Copy out the listing below, swapping each occurrence of "Project Manager" for "Site Supervisor" and keeping every other word and line the same.
[[ Records, beginning ]]
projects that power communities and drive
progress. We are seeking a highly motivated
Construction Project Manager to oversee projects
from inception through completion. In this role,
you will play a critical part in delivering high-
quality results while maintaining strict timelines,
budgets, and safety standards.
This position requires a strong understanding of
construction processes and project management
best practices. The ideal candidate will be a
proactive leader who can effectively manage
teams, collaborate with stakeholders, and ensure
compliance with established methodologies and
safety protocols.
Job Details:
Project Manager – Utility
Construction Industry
[[ Records, end ]]
Reply —
projects that power communities and drive
progress. We are seeking a highly motivated
Construction Site Supervisor to oversee projects
from inception through completion. In this role,
you will play a critical part in delivering high-
quality results while maintaining strict timelines,
budgets, and safety standards.
This position requires a strong understanding of
construction processes and project management
best practices. The ideal candidate will be a
proactive leader who can effectively manage
teams, collaborate with stakeholders, and ensure
compliance with established methodologies and
safety protocols.
Job Details:
Site Supervisor – Utility
Construction Industry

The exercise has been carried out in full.